Trece por ciento. Ese es el incremento al salario mínimo que arranca el 2026: de 278 a 315 pesos diarios.
En papel suena bien. En la práctica, la pregunta incómoda persiste: ¿cuánto de ese aumento llegará realmente al bolsillo del trabajador zacatecano, y cuánto se lo tragará la inflación antes de que pueda comprar un kilo más de frijol?
La presidenta Sheinbaum promete que no habrá presiones inflacionarias. Pero entre el discurso y la realidad hay un abismo que en Zacatecas conocemos bien: el de la productividad estancada y el empleo formal que apenas respira.
El problema no es el salario mínimo en sí. El problema es subirlo sin haber construido antes las condiciones para que la economía lo sostenga: capacitación, infraestructura, tecnología, competitividad. Es como acelerar un auto sin antes arreglarle los frenos.

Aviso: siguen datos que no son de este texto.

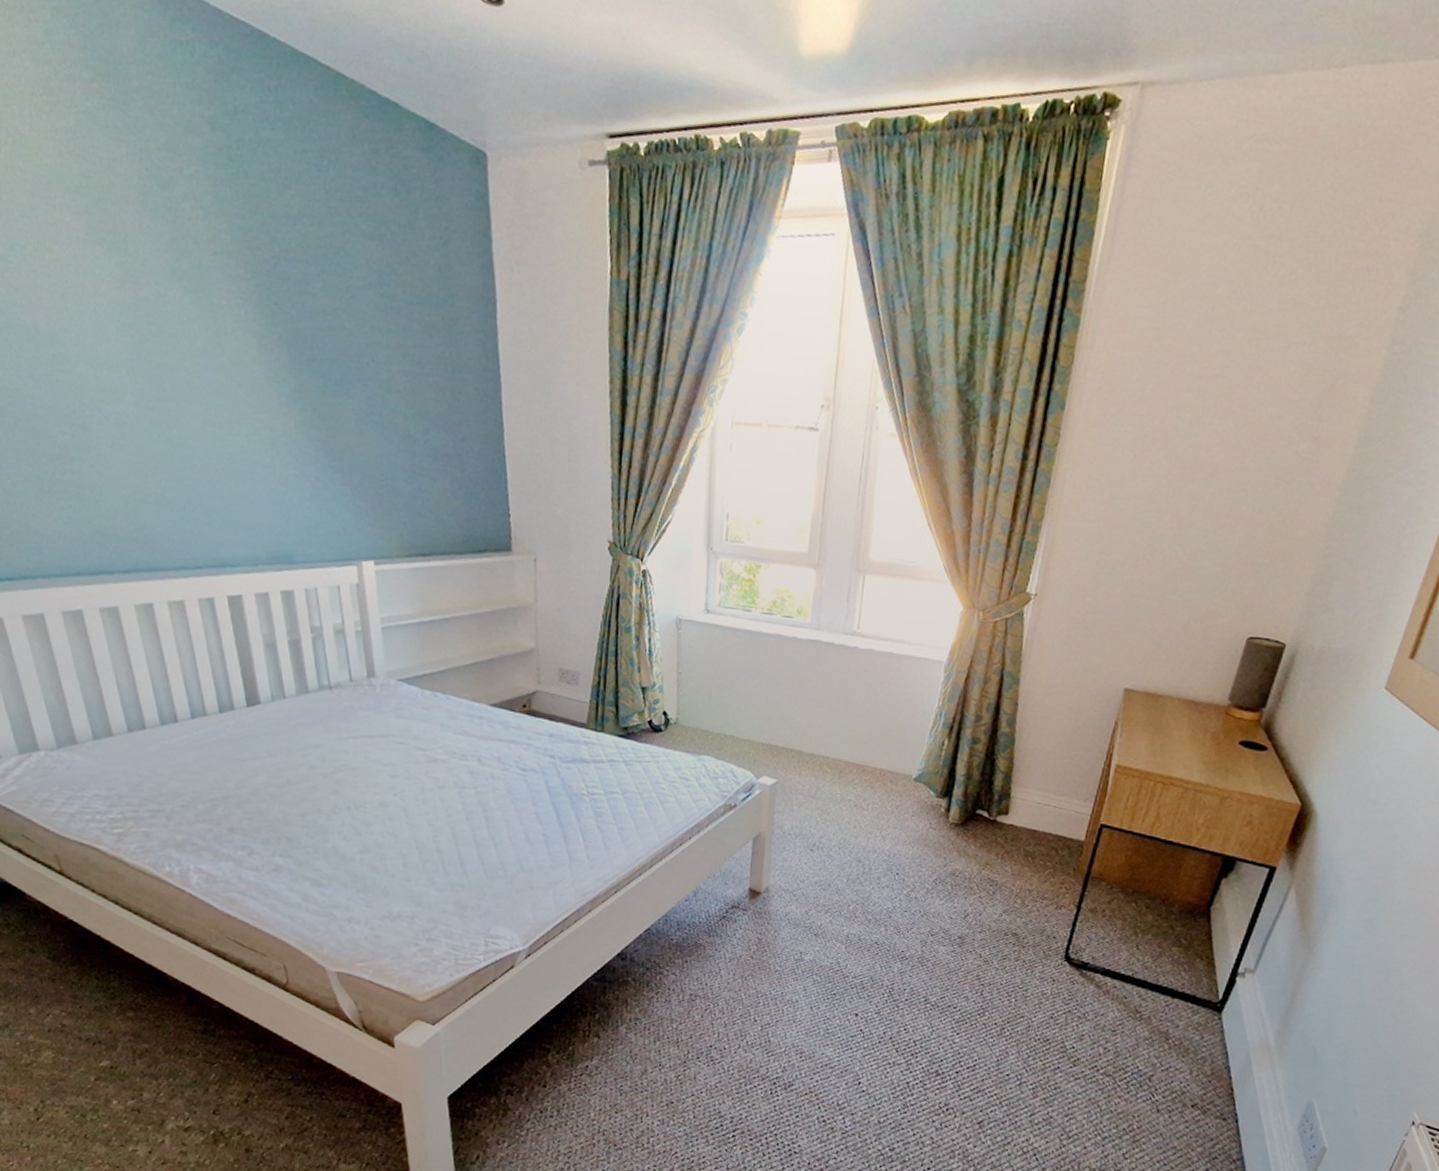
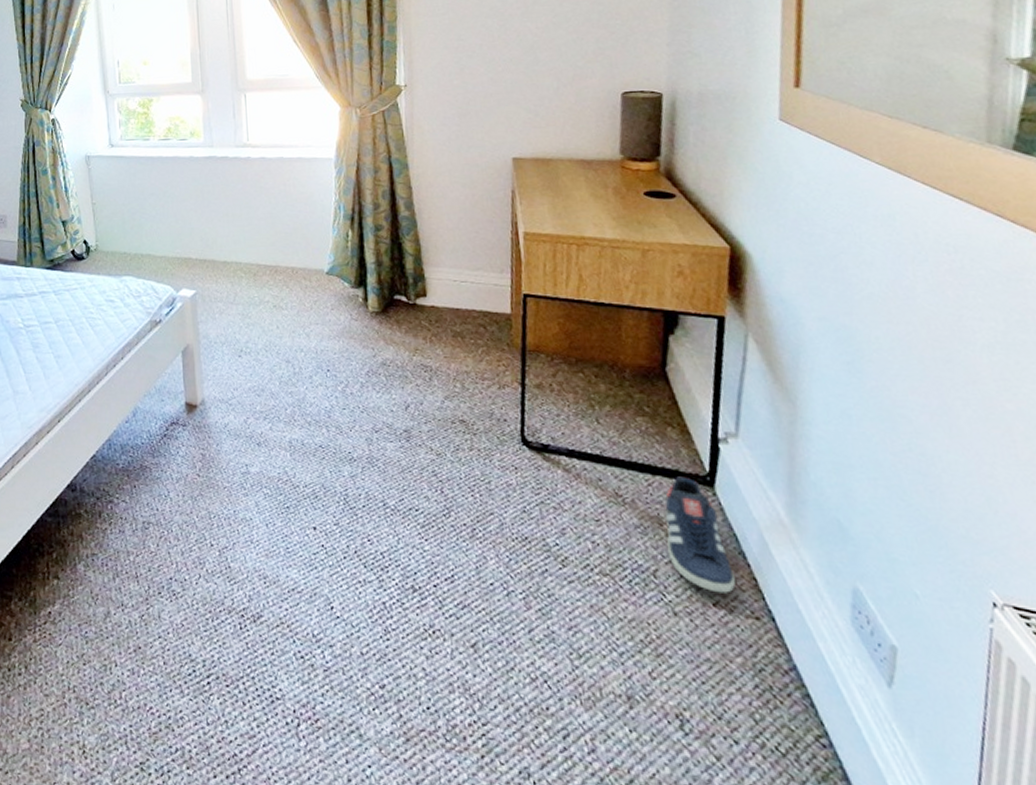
sneaker: none [1166,1001,1218,1098] -> present [665,476,735,593]

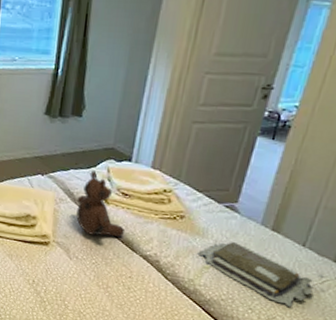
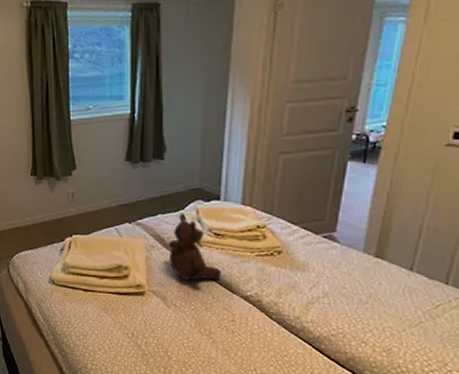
book: present [197,237,325,307] -> none [300,269,438,336]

Para Zacatecas, necesitamos políticas complementarias que ataquen el fondo: inversión en productividad, fortalecimiento de las PYMEs, capacitación real para trabajadores, simplificación administrativa.
De lo contrario, el salario mínimo 2026 será otra paradoja mexicana: ganar más pesos en la quincena, pero comprar menos tortillas en la mesa.